**Dataset extract**

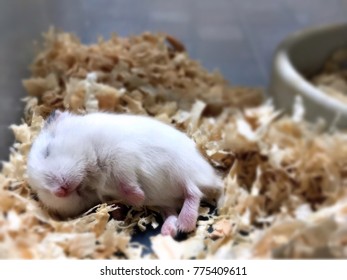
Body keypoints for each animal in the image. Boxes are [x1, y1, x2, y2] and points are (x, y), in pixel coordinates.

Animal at [27, 110, 223, 235]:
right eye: (40, 190)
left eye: (47, 151)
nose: (60, 192)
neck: (88, 175)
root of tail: (214, 178)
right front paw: (123, 208)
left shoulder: (120, 157)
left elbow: (126, 182)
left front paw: (138, 197)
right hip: (165, 200)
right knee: (172, 210)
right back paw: (169, 230)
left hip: (179, 169)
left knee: (193, 192)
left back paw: (185, 224)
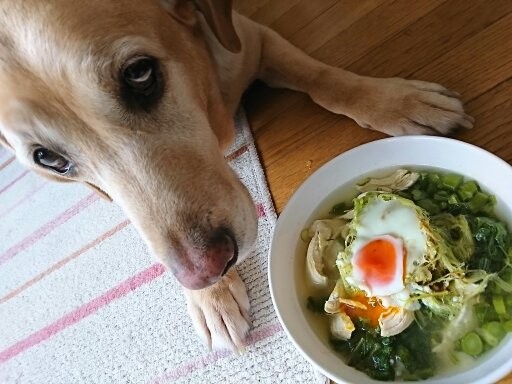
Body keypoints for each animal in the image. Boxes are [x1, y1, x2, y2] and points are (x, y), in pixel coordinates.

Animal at [0, 0, 472, 352]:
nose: (206, 272)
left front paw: (394, 100)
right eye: (49, 159)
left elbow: (323, 78)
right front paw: (211, 298)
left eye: (139, 73)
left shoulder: (250, 40)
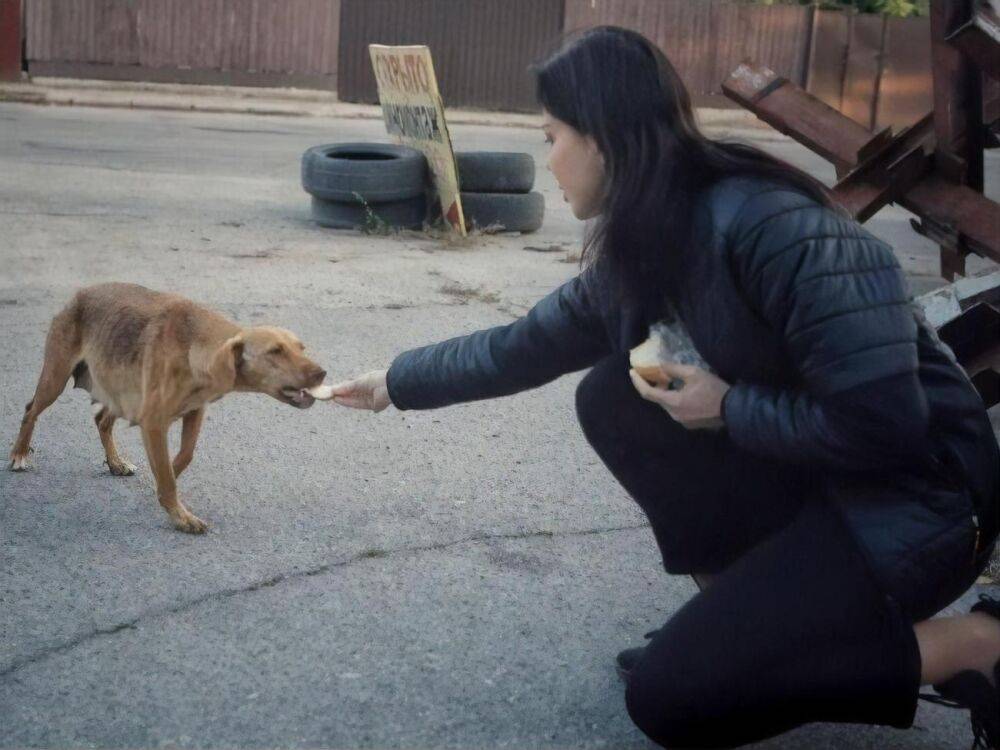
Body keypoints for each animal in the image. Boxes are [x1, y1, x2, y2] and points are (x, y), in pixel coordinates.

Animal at [8, 282, 328, 536]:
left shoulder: (194, 412)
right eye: (275, 352)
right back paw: (19, 454)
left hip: (124, 395)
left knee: (101, 419)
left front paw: (166, 483)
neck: (196, 345)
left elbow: (183, 457)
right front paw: (180, 514)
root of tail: (79, 293)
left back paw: (116, 462)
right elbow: (167, 472)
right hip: (55, 380)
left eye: (301, 348)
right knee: (30, 411)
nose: (322, 373)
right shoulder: (153, 423)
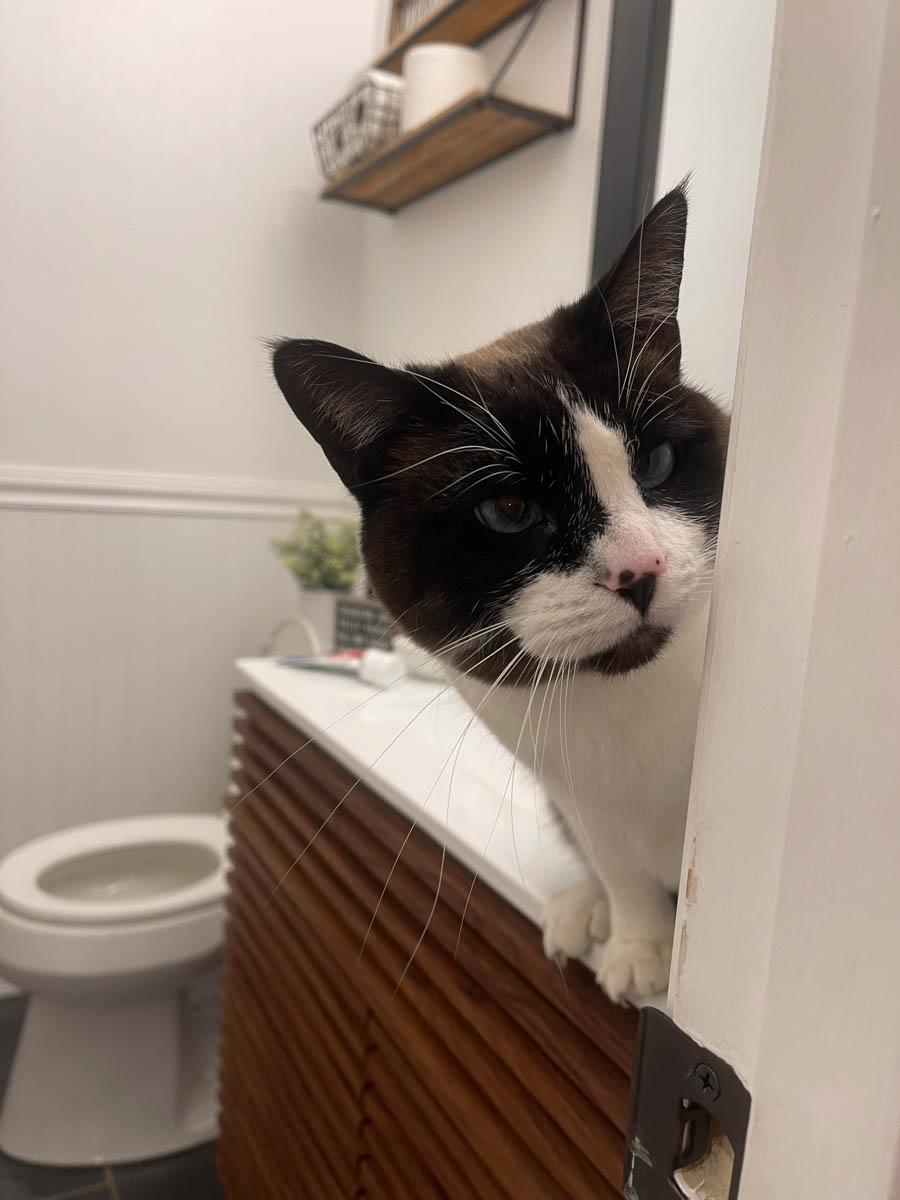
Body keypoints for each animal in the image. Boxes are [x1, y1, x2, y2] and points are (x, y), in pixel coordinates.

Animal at [271, 180, 729, 1003]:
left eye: (657, 464)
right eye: (511, 510)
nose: (640, 570)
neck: (627, 699)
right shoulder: (581, 798)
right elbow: (620, 868)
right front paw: (637, 943)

**Aim of the task**
Pictures aside, restate all of the entries exactly.

**Output for this task**
Body keypoints for each animal in the image. Boxes are [x1, y1, x2, y2] and points are (x, y), in pixel coordinates.

Animal at [27, 110, 223, 235]:
right eye: (40, 190)
left eye: (47, 151)
nose: (60, 192)
neck: (88, 175)
root of tail: (214, 178)
right front paw: (123, 208)
left shoulder: (120, 157)
left elbow: (126, 182)
left front paw: (138, 197)
right hip: (165, 200)
right knee: (172, 210)
right back paw: (169, 230)
left hip: (179, 169)
left knee: (193, 192)
left back paw: (185, 224)
Body keypoints for each animal in the image. Boxes are [x1, y1, x2, y2] and points are (x, y), in pixel coordinates.

Animal at [0, 0, 472, 352]:
nose: (206, 272)
left front paw: (394, 100)
right eye: (49, 159)
left elbow: (323, 78)
right front paw: (211, 298)
left eye: (139, 73)
left shoulder: (250, 40)
Body keypoints for each animal in the image. Boxes are [x1, y1, x2, y2] and points are (x, y), in pixel coordinates.

Animal at [8, 282, 328, 536]:
left shoulder: (194, 412)
right eye: (275, 352)
right back paw: (19, 454)
left hip: (124, 395)
left knee: (101, 419)
left front paw: (166, 483)
neck: (196, 345)
left elbow: (183, 457)
right front paw: (180, 514)
root of tail: (79, 293)
left back paw: (116, 462)
right elbow: (167, 472)
right hip: (55, 380)
left eye: (301, 348)
right knee: (30, 411)
nose: (322, 373)
right shoulder: (153, 423)
Body keypoints for each animal in the image. Boxes are [x1, y1, x2, y2] and points are (x, y), in pixel coordinates.

Animal at [271, 180, 729, 1003]:
left eye: (657, 464)
right eye: (511, 510)
nose: (640, 570)
neck: (627, 699)
right shoulder: (581, 798)
right elbow: (620, 868)
right front paw: (637, 943)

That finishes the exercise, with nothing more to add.